The FastCompany review of the new book The Ten Faces of Innovation sounds like an interesting read. I personally find dealing with people who are always trying to find a reason to say ‘no’ rather than understanding the strengths and weaknesses of a thought, idea or approach somewhat tedious and backward. They don’t seem to understand that doing the same old thing is not what positions you or your customers for a better future. Perhaps this book will give some additional insight into guiding people to thinking ‘not “no”, but “how”‘.
Innovation is all about people. It is about the roles people can play, the hats they can put on, the personas they can adopt. It is not just about the luminaries of innovation like Thomas Edison, or celebrity CEOs like Steve Jobs and Jeff Immelt. It is about the unsung heroes who work on the front lines of entrepreneurship in action, the countless people and teams who make innovation happen day in and day out.

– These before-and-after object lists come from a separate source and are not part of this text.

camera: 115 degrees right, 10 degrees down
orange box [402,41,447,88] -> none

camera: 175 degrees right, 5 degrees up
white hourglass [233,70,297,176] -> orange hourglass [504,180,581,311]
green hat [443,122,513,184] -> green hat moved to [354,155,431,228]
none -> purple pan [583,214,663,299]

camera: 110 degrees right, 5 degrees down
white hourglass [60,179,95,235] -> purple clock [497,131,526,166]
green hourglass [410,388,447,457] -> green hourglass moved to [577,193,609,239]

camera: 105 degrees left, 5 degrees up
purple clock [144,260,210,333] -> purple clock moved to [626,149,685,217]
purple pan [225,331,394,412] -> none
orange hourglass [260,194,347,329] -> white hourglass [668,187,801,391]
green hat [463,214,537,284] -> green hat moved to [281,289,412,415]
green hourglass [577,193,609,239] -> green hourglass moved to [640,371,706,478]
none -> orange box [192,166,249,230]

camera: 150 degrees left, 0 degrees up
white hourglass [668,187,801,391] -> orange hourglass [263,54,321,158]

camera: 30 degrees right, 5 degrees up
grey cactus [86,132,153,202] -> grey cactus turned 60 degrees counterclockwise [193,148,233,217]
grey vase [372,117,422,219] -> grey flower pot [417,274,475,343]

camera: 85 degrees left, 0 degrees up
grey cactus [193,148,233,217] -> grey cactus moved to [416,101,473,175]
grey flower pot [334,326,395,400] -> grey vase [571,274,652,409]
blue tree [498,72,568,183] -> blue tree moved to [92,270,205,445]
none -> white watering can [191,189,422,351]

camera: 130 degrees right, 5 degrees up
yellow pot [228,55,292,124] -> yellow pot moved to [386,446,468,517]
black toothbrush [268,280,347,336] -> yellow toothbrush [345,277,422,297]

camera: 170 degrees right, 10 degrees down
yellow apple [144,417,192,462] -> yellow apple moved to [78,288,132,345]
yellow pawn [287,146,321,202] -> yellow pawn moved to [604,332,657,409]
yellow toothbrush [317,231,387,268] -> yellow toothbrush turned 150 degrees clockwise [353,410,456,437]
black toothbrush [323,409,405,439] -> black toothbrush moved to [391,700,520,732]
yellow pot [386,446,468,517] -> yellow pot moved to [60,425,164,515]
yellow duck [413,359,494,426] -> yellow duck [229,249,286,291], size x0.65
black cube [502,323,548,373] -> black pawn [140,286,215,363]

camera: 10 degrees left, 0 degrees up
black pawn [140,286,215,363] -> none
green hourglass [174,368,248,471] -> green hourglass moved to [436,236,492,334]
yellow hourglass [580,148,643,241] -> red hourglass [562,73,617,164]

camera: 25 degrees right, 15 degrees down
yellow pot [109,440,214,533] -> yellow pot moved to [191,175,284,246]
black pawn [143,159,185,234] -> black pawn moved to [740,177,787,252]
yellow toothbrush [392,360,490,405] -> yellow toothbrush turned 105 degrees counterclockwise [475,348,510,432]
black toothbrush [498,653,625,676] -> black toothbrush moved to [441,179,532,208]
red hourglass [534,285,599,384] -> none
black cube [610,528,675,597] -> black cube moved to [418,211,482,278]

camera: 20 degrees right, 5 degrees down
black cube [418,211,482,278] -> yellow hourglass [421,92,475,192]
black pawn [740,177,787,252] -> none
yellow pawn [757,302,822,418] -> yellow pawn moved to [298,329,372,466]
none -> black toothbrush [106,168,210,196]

And by adopting some of these innovation personas, you’ll have a chance to put the devil’s advocate in his place. So when someone says, “Let me play devil’s advocate for a minute” and starts to smother a fragile new idea, someone else in the room may be emboldened to speak up and say, “Let me be an anthropologist for a moment, because I personally have watched our customers suffering silently with this issue for months, and this new idea just might help them.” And if that one voice gives courage to others, maybe someone else will add, “Let’s think like an experimenter for a moment. We could prototype this idea in a week and get a sense of whether we’re onto something good.” The devil’s advocate may never go away, but on a good day, the 10 personas can keep him in his place. Or tell him to go to hell.